Exercise objective => Present the lines below again, exactly as they stand.

Information =>
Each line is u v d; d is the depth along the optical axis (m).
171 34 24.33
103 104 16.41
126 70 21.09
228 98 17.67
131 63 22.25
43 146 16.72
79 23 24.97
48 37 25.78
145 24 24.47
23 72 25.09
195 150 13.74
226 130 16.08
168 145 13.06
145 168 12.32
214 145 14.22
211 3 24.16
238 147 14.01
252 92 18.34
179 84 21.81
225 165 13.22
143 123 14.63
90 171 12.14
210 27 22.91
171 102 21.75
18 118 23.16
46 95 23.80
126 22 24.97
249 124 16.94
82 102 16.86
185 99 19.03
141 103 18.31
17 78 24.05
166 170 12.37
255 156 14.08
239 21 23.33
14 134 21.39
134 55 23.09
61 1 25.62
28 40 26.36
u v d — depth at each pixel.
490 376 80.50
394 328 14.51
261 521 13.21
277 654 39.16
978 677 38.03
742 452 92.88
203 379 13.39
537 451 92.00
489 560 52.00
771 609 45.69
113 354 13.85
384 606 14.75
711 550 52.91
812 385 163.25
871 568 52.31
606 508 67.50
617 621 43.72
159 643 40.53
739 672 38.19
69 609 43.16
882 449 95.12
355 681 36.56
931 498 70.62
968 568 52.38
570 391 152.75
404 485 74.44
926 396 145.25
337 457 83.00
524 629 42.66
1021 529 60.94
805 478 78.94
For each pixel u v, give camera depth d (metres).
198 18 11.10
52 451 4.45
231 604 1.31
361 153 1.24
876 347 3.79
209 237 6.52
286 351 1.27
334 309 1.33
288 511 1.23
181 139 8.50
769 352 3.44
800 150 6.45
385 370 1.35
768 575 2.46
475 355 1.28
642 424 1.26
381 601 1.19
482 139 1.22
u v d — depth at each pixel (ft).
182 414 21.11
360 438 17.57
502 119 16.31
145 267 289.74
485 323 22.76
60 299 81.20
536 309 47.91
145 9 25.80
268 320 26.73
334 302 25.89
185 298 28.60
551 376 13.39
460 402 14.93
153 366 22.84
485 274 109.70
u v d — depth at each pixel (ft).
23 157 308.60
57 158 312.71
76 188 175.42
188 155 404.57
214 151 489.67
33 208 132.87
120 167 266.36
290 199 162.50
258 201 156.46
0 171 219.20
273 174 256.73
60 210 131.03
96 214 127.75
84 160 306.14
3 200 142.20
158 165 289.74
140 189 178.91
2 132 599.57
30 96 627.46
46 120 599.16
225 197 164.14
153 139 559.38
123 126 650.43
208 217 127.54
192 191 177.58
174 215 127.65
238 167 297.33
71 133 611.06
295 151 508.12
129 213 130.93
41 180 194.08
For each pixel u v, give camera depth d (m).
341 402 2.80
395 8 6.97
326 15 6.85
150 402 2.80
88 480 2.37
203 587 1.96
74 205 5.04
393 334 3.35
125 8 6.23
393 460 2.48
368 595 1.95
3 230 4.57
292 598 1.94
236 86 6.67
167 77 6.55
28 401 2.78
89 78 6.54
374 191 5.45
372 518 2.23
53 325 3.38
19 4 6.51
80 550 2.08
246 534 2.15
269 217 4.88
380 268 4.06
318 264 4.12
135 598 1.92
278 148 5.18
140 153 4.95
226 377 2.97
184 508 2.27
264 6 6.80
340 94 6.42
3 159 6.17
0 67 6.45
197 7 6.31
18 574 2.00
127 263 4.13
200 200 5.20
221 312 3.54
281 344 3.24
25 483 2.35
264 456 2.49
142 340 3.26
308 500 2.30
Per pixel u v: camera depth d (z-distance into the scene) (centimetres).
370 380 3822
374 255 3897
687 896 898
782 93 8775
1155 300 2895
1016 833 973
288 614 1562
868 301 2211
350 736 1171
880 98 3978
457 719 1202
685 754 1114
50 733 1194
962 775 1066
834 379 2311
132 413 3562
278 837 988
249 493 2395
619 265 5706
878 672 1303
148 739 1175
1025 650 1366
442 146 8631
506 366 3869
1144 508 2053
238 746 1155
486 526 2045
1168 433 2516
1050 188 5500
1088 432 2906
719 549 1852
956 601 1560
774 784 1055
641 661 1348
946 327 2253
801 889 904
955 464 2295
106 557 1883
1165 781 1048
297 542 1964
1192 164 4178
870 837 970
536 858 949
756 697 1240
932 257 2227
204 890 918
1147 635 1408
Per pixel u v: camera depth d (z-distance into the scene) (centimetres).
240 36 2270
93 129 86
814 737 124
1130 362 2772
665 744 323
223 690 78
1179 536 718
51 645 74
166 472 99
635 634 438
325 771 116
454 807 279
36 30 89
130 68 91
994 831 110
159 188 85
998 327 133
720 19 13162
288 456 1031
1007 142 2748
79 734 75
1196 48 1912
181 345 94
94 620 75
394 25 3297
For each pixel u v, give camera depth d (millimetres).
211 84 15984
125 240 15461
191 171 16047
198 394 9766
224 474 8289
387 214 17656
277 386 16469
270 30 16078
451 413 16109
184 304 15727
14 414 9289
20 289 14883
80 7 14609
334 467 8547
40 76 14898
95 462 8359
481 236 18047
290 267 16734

Output =>
Each line is u v d; d is the depth along the optical axis (m).
171 34 24.33
103 104 16.41
126 70 21.09
228 98 17.67
131 63 22.25
43 146 16.72
79 23 24.97
48 37 25.78
145 24 24.47
23 72 25.09
195 150 13.74
226 130 16.08
168 145 13.06
145 168 12.32
214 145 14.22
211 3 24.16
238 147 14.01
252 92 18.34
179 84 21.81
225 165 13.22
143 123 14.63
90 171 12.14
210 27 22.91
171 102 21.75
18 118 23.16
46 95 23.80
126 22 24.97
249 124 16.94
82 102 16.86
185 99 19.03
141 103 18.31
17 78 24.05
166 170 12.37
255 156 14.08
239 21 23.33
14 134 21.39
134 55 23.09
61 1 25.62
28 40 26.36
u v d — depth at each pixel.
490 376 80.50
394 328 14.51
261 521 13.21
277 654 39.16
978 677 38.03
742 452 92.88
203 379 13.39
537 451 92.00
489 560 52.00
771 609 45.69
113 354 13.85
384 606 14.75
711 550 52.91
812 385 163.25
871 568 52.31
606 508 67.50
617 621 43.72
159 643 40.53
739 672 38.19
69 609 43.16
882 449 95.12
355 681 36.56
931 498 70.62
968 568 52.38
570 391 152.75
404 485 74.44
926 396 145.25
337 457 83.00
524 629 42.66
1021 529 60.94
805 478 78.94
For each pixel u v, give camera depth d (metres).
198 18 11.10
52 451 4.45
231 604 1.31
361 153 1.24
876 347 3.79
209 237 6.52
286 351 1.27
334 309 1.33
288 511 1.23
181 139 8.50
769 352 3.44
800 150 6.45
385 370 1.35
768 575 2.46
475 355 1.28
642 424 1.26
381 601 1.19
482 139 1.22
u v d — depth at each pixel (ft).
182 414 21.11
360 438 17.57
502 119 16.31
145 267 289.74
485 323 22.76
60 299 81.20
536 309 47.91
145 9 25.80
268 320 26.73
334 302 25.89
185 298 28.60
551 376 13.39
460 402 14.93
153 366 22.84
485 274 109.70
u v d — depth at each pixel (ft).
23 157 308.60
57 158 312.71
76 188 175.42
188 155 404.57
214 151 489.67
33 208 132.87
120 167 266.36
290 199 162.50
258 201 156.46
0 171 219.20
273 174 256.73
60 210 131.03
96 214 127.75
84 160 306.14
3 200 142.20
158 165 289.74
140 189 178.91
2 132 599.57
30 96 627.46
46 120 599.16
225 197 164.14
153 139 559.38
123 126 650.43
208 217 127.54
192 191 177.58
174 215 127.65
238 167 297.33
71 133 611.06
295 151 508.12
129 213 130.93
41 180 194.08
For each pixel u v, give camera depth d (m).
341 402 2.80
395 8 6.97
326 15 6.85
150 402 2.80
88 480 2.37
203 587 1.96
74 205 5.04
393 334 3.35
125 8 6.23
393 460 2.48
368 595 1.95
3 230 4.57
292 598 1.94
236 86 6.67
167 77 6.55
28 401 2.78
89 78 6.54
374 191 5.45
372 518 2.23
53 325 3.38
19 4 6.51
80 550 2.08
246 534 2.15
269 217 4.88
380 268 4.06
318 264 4.12
135 598 1.92
278 148 5.18
140 153 4.95
226 377 2.97
184 508 2.27
264 6 6.80
340 94 6.42
3 159 6.17
0 67 6.45
197 7 6.31
18 574 2.00
127 263 4.13
200 200 5.20
221 312 3.54
281 344 3.24
25 483 2.35
264 456 2.49
142 340 3.26
308 500 2.30
Per pixel u v: camera depth d (z-distance into the scene) (centimetres).
370 380 3822
374 255 3897
687 896 898
782 93 8775
1155 300 2895
1016 833 973
288 614 1562
868 301 2211
350 736 1171
880 98 3978
457 719 1202
685 754 1114
50 733 1194
962 775 1066
834 379 2311
132 413 3562
278 837 988
249 493 2395
619 265 5706
878 672 1303
148 739 1175
1025 650 1366
442 146 8631
506 366 3869
1144 508 2053
238 746 1155
486 526 2045
1168 433 2516
1050 188 5500
1088 432 2906
719 549 1852
956 601 1560
774 784 1055
641 661 1348
946 327 2253
801 889 904
955 464 2295
106 557 1883
1165 781 1048
297 542 1964
1192 164 4178
870 837 970
536 858 949
756 697 1240
932 257 2227
204 890 918
1147 635 1408
Per pixel u v: camera depth d (z-distance into the scene) (centimetres).
240 36 2270
93 129 86
814 737 124
1130 362 2772
665 744 323
223 690 78
1179 536 718
51 645 74
166 472 99
635 634 438
325 771 116
454 807 279
36 30 89
130 68 91
994 831 110
159 188 85
998 327 133
720 19 13162
288 456 1031
1007 142 2748
79 734 75
1196 48 1912
181 345 94
94 620 75
394 25 3297
For each pixel u v, give camera depth d (millimetres).
211 84 15984
125 240 15461
191 171 16047
198 394 9766
224 474 8289
387 214 17656
277 386 16469
270 30 16078
451 413 16109
184 304 15727
14 414 9289
20 289 14883
80 7 14609
334 467 8547
40 76 14898
95 462 8359
481 236 18047
290 267 16734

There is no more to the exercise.